Decision type: Mayor

Reference code: MD1490

Date signed:

Decision by: Boris Johnson, Former Mayor of London (May 2008 - May 2016)

Executive summary

This report sets out the GLA’s Treasury Management Strategy for 2015-16 (including the Treasury Management Policy; Minimum Revenue Provision Policy; GIS Investment Strategy; Prudential Code Indicators and Treasury Management Limits; GIS Investment Strategy and Treasury Management Practices: Main Principles). It has been prepared in accordance with the Treasury Management in the Public Services Code of Practice (the Code), issued by the Chartered Institute of Public Finance and Accountancy (CIPFA), and relevant legislation.

Decision

That the Mayor approves the

1. Treasury Management Strategy Statement for 2015-16 (Appendix 1)
2. Treasury Management Policy Statement (Appendix 2)
3. Minimum Revenue Provision Policy Statement (Appendix 3)
4. Prudential Code Indicators and Treasury Management Limits (Appendix 4)
5. Group Investment Syndicate (GIS) Investment Strategy (Appendix 5)
6. Treasury Management Practices: Main Principles (Appendix 6)

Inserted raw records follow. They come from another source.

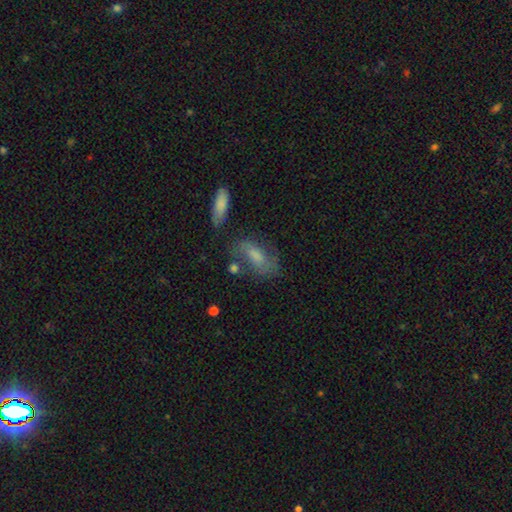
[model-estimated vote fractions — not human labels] Q: Smooth or featured?
A: smooth (55%); runner-up: featured or disk (35%)
Q: How rounded?
A: in between (78%); runner-up: cigar-shaped (17%)
Q: Merging?
A: none (56%); runner-up: minor disturbance (22%)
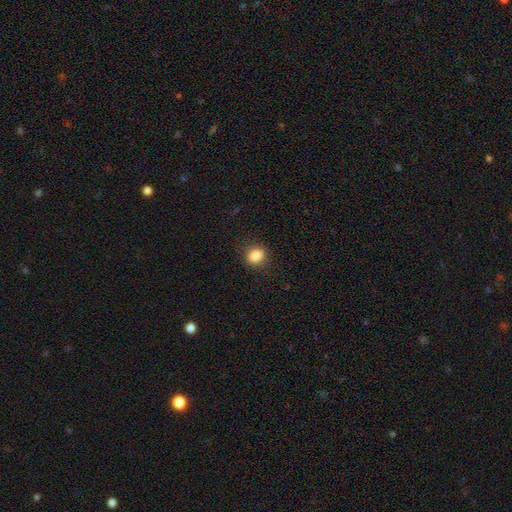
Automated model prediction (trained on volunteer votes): A smooth galaxy with no disk features (86%) that is round (63%).

Vote fractions:
- Smooth or featured? smooth: 86% / star or artifact: 10% / featured or disk: 4%
- How rounded? round: 63% / in between: 36% / cigar-shaped: 1%
- Merging? none: 88% / minor disturbance: 9% / major disturbance: 3% / merger: 1%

Part 1: Non-confidential facts and advice

1. Introduction and background

The Treasury Management function is responsible for the management of the GLA’s investments and cash flows, its banking, money market and capital market transactions; the effective control of the risks associated with those activities; the pursuit of optimum performance consistent with those risks and the paramount issue of preserving capital.

Effective treasury management is central to the GLA’s financial standing, given a scale of operations, assets and liabilities (including borrowings) in £billions; the ongoing delivery of the Crossrail funding package; responsibility for the financing of the proposed Northern Line Extension (NLE) and support for the Olympicopolis scientific, educational and cultural vision for Stratford Waterfront and the south of the Queen Elizabeth Olympic Park.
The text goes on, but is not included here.